As I said earlier, the altrock/dance/hip-hop hybrid Parton and Co. has brought to life is a charged and excitable mix of energy and innovation. I love the almost scratchy horn section sampled at the beginning of “Doing It Right,” the meaty bass-line and machinegun guitar fire in “Titanic Vandalism.” “Universal Speech” has an awesome groove nicely accentuated by glockenspiel keys. And Chuck D makes an appearance for “Flashlight Fight,” which earns Proof Of Youth cool points with me on a personal level.



Where I get confused, and I really feel that this works to detract everything else going on, is with the vocals. Vocally The Go! Team relies too heavily on cheerleader reiterations of hooks and some very elementary MC’ing. As much as I’m all about the old school, there are some things that I’m glad hip-hop has grown out of and that’s the basic “reading is fundamental” lyricism that used to dominate the genre’s earliest offerings. A “cheese” factor is bolstered consequently and the music suffers for it.

Though Proof Of Youth is mostly devoted to its brand of dance music, The Go! Team also experiment with folk instrumentals (“My World”) and sometimes there’s singing involved (“Fake ID,” “I Never Needed It So Much Now” – featuring Solex singer, Elisabeth Esselink). Closing instrumental, “Patricia’s Moving Picture,” is the album’s best track, confidently throwing down its groove with harmonic strings and big band horn accentuating it. It’s bold but pleasant.

On a somewhat separate note, I’d like to mention Cibo Matto as they were also an act that had a hand in alternatively influenced dance music. They rapped over tracks, also with a somewhat elementary tack for rhyming (though it may have helped that English was their second language) and they experimented with sampled beats, rock and pop music. Not to say that Parton lifted his inspiration straight from them, but because Cibo Matto were doing something similar ten years ago, it’s possible that Parton’s sound is a little late in the making.
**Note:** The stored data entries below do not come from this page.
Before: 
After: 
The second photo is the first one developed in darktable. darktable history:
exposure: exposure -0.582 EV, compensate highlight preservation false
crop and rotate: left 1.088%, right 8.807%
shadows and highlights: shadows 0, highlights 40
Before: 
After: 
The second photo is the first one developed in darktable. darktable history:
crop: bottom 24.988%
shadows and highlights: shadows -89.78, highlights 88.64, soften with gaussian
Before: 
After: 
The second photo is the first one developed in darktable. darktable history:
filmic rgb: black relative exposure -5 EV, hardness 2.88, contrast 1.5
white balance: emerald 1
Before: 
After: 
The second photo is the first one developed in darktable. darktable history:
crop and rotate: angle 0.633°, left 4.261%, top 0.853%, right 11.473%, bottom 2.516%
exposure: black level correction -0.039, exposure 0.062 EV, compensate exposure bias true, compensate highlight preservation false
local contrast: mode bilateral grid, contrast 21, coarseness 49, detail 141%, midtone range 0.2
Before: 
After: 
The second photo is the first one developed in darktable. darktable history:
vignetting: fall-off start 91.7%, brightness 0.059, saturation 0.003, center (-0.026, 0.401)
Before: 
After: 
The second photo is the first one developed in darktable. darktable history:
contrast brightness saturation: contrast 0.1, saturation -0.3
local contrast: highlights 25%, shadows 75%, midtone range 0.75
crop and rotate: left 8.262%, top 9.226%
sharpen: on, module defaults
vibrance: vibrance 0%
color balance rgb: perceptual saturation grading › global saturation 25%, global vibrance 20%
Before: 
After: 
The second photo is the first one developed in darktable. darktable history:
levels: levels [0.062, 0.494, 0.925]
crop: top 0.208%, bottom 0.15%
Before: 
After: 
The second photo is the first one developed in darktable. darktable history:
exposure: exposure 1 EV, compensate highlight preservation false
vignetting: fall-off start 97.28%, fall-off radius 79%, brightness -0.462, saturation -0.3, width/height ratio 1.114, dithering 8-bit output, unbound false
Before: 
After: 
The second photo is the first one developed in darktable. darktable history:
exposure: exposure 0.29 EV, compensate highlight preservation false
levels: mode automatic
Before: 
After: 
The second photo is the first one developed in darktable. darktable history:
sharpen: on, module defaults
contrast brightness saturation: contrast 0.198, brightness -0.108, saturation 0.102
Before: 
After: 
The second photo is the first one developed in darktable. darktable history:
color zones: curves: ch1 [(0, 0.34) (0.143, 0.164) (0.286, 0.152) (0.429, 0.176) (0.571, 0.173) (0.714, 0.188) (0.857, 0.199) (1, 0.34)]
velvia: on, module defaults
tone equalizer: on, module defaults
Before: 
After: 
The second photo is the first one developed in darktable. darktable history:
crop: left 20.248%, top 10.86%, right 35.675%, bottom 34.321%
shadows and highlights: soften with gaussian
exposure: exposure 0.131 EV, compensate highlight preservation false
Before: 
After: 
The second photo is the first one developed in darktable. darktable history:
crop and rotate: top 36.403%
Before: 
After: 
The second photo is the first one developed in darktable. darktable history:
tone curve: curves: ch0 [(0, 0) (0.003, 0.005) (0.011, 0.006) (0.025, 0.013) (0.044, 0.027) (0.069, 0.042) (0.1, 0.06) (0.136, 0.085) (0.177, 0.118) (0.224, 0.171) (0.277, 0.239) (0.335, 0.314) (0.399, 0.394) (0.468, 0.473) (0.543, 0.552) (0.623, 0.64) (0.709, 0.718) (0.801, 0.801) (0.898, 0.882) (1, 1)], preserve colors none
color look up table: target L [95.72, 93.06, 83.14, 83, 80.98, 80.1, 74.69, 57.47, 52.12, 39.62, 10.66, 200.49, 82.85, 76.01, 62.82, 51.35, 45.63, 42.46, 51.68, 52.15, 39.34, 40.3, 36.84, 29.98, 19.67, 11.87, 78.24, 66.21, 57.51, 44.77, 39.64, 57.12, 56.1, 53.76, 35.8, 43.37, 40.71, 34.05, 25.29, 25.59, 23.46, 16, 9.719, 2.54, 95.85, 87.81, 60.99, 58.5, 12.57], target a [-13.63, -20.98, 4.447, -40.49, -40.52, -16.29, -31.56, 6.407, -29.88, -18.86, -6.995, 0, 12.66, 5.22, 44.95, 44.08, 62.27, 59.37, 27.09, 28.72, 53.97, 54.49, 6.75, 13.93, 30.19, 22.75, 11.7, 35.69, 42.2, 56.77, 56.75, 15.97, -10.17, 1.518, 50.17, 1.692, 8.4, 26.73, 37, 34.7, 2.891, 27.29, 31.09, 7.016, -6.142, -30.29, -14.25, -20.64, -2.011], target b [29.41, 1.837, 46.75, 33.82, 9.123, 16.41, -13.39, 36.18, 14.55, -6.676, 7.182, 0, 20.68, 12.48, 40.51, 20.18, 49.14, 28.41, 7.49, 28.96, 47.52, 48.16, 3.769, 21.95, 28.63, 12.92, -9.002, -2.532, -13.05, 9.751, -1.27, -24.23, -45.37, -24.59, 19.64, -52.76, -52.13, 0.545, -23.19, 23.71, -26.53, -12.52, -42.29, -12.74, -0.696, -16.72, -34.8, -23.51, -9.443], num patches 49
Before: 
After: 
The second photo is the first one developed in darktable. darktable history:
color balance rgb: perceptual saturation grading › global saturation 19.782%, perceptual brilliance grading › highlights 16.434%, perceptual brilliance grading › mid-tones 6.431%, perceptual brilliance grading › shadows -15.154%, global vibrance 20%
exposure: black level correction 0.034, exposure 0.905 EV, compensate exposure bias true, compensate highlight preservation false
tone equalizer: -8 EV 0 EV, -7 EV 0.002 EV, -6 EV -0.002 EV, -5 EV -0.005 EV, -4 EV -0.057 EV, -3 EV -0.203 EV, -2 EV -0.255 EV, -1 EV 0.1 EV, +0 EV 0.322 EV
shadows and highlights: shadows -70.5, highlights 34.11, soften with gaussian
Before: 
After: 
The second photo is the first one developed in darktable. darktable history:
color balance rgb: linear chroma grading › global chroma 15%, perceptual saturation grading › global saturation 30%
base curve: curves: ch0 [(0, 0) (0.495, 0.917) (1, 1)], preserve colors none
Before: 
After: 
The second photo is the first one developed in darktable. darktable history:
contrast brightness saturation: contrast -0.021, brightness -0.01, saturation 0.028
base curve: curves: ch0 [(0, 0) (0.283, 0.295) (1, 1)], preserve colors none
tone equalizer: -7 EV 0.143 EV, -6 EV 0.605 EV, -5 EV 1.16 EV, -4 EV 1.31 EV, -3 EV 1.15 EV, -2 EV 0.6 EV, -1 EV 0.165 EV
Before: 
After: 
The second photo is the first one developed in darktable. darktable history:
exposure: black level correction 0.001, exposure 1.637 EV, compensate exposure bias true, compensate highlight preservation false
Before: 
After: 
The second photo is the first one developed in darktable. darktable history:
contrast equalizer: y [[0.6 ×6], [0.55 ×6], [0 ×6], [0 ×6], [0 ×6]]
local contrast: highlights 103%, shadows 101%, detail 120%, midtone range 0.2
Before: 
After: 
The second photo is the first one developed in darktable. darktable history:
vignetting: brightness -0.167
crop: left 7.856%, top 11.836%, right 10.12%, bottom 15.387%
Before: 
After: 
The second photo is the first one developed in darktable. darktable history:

Keeping this in mind, it could very well have influenced my take on Proof Of Youth.

But hey, at least it ain’t disco.

Sincerely,
Letters From A Tapehead

Comments

Anonymous said…
Excellent review - but I have to respectfully say you overwrote it.

It should have been:

The rating 1-10 - with the sentence," The vocals on this album make me want to puncture my eardrums with a spork."

At least in my world, that would have been a perfect review.

Dug the Sonic Youth/Thurson write up. I feel so old now.
Sean Caldwell said…
To Mike:

Yeah, I wasn't too big a fan of the record. I didn't hate it as much as you though. A spork? That's just hatred.

Glad you dug the Sonic Youth/Thurston Moore. If you felt old reading it, you have some idea of how I felt while writing it.